Enterprises can track their assets through an asset register when they own them and have a proper process. The issue with SaaS is that the enterprise doesn’t own the asset. IT doesn’t even know about the asset a lot of the time because it is not owned by them. Yet, that asset is still accessing and even storing corporate data.

This opens up a serious compliance challenge for organisations. If they cannot track what is using data, where it is using it and where it is storing it, they cannot be compliant. At that point, organisations run the risk of significant fines and even data loss or a breach. How does 11:11 Systems deal with that?

According to Giardina, “We have ways to do application discovery with DNS, monitoring and other things. We can show the customer what they’re using. But I’d also argue that there are other things on top of it, like if you use single sign-on and that breaks, guess what? Nothing works. So it’s a lot of education.”

Part of the challenge that Giardina identified is the belief that once something is in the cloud, it is immune to a lot of issues. Unfortunately, if someone like AWS has an outage, it impacts SaaS apps hosted in that region if they are not designed to failover elsewhere.

Giardina sees this as part of that education. Show the customer what they are using and identify the risks associated with it. It allows customers to understand cyber resilience.

Importantly, he also added, “There’s no silver bullet. There are solutions that backup Salesforce and there are solutions that backup 365. Is there one solution that does it all? It’s part of the resiliency programme, how we identify those things and work with the customer. And every customer is unique.”

Data resiliency is critical when it is shared across apps

It is rare for a piece of data to be unique to a single app. Today, most organisations are busy breaking down data silos and sharing data across tens, if not hundreds of apps. But what happens if that data is no longer available? This is a nightmare scenario for support teams because each app team will be focused on its own outage and may not realise it is a shared problem.
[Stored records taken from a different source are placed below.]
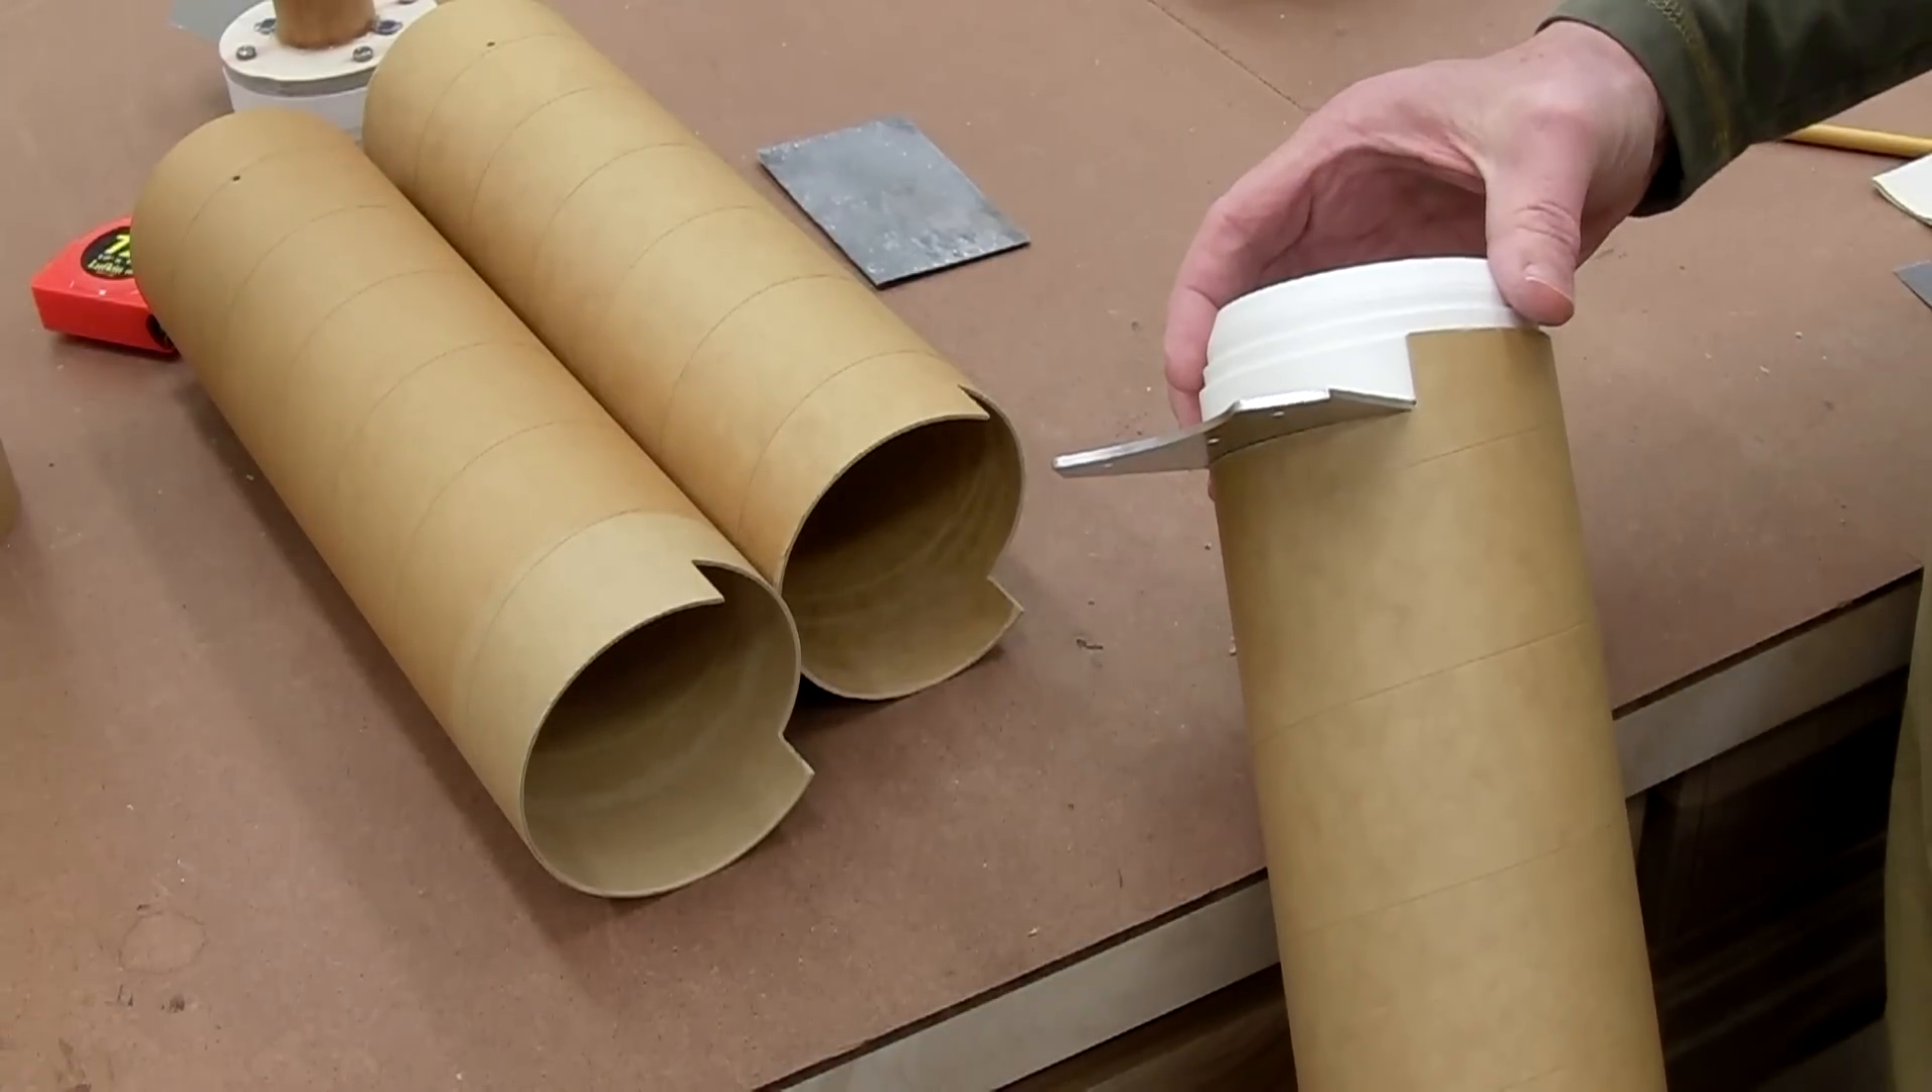With everything cleaned up, you can see how the motor mount assembly fits into the airframe with the relief for the aft bracket.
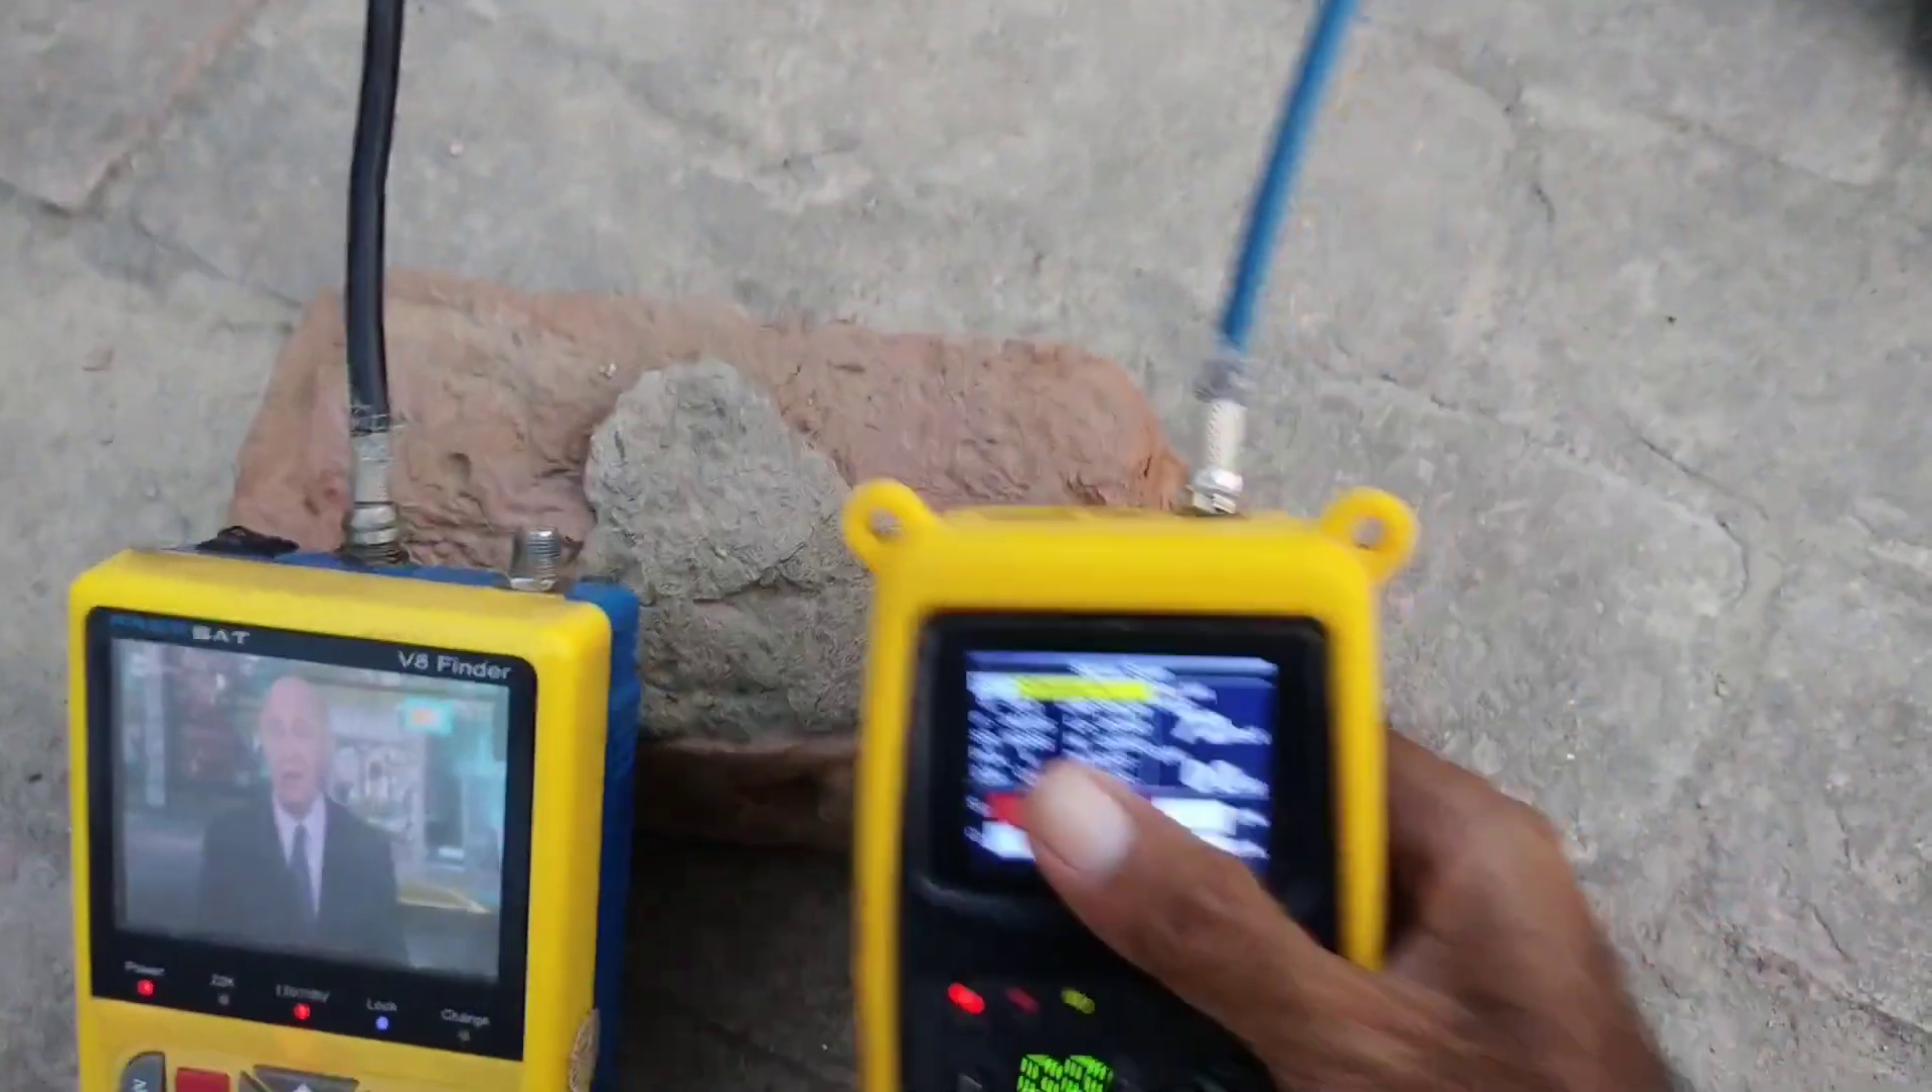چھوٹی سی بلو کلر کی کیبل میں نے لگا رکھی ہے۔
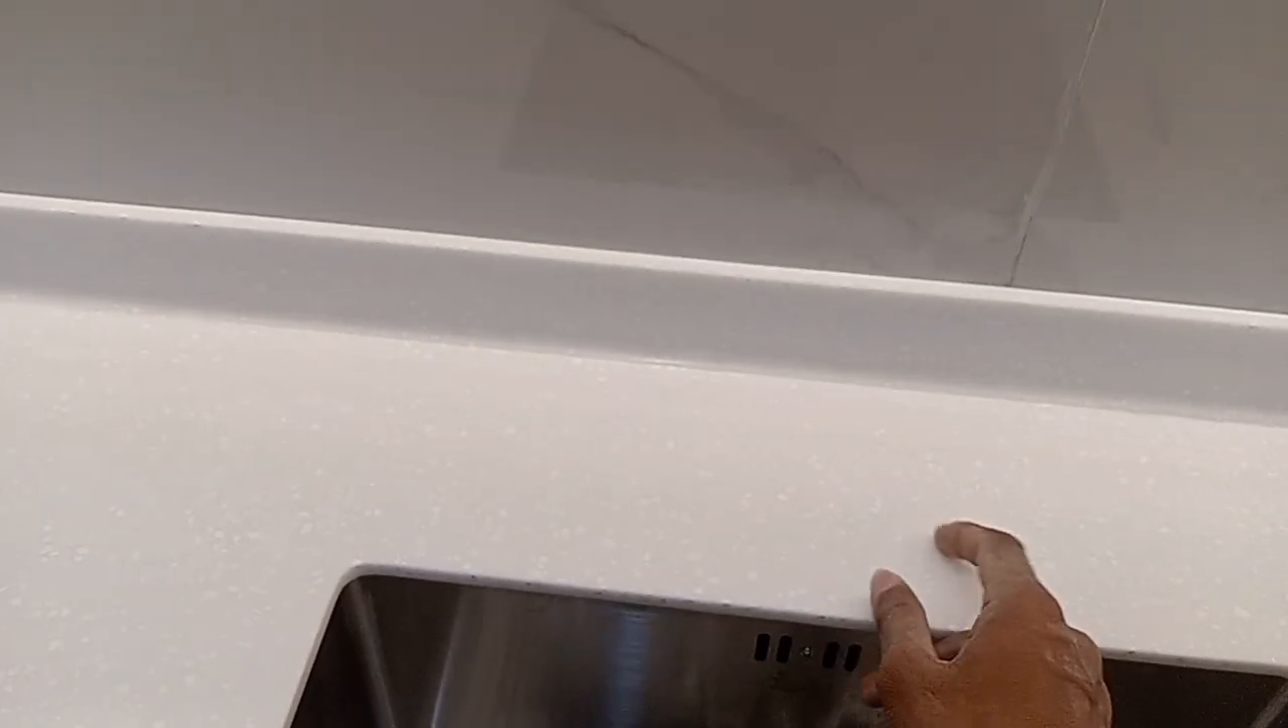Cuma kerannya nanti nyusul ya guys belum ada kerannya ya.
Giardina says that 11:11 Systems already uses Cassandra, a distributed database on their cloud platform. It means that they have built-in a degree of resilience but if the database does gown down, it impacts everything.

He believes that application discovery is key to managing this. Part of that discovery process should show what data sources those applications are reliant upon. While that doesn’t make them more resilient to the loss of the underlying data, it does significantly reduce the support problem.

It also allows 11:11 Systems to have a conversation with the customer about how to better protect the data. What technology is needed? How do you identify the risks from a data outage? The more points of data an app is using, the more complex it is to make that app resilient. But showing customers the problem, gives them an opportunity to develop a way to be more resilient to any form of outage.

Enterprise Times: What does this mean?

It is all too easy for organisations to think that they can recover from a cyber-attack. They know they have trusted backups and they have plenty of cybersecurity tools. The problem for many is that they don’t have a unified strategy that understands at both a macro and a granular level, how to recover from an attack.

What 11:11 Systems is focused on with its cyber resiliency approach is the education of customers. What is their application landscape, and what are the risks to it? Where is data stored? How is that data used, and by what applications? How resilient is that data, and what happens to apps when it is no longer available? What other assets do you have? How granular is your backup and restore capability?

All of these are questions that it is reasonable to think any enterprise can answer. However, no matter how large or small, much of this is hidden from IT, especially when it comes to cloud and SaaS.

To get around this, 11:11 Systems has become much more than a Managed Infrastructure Service Provider. It has become a consulting organisation and partner to many of its customers. That gives it a unique view of the problems its customers face.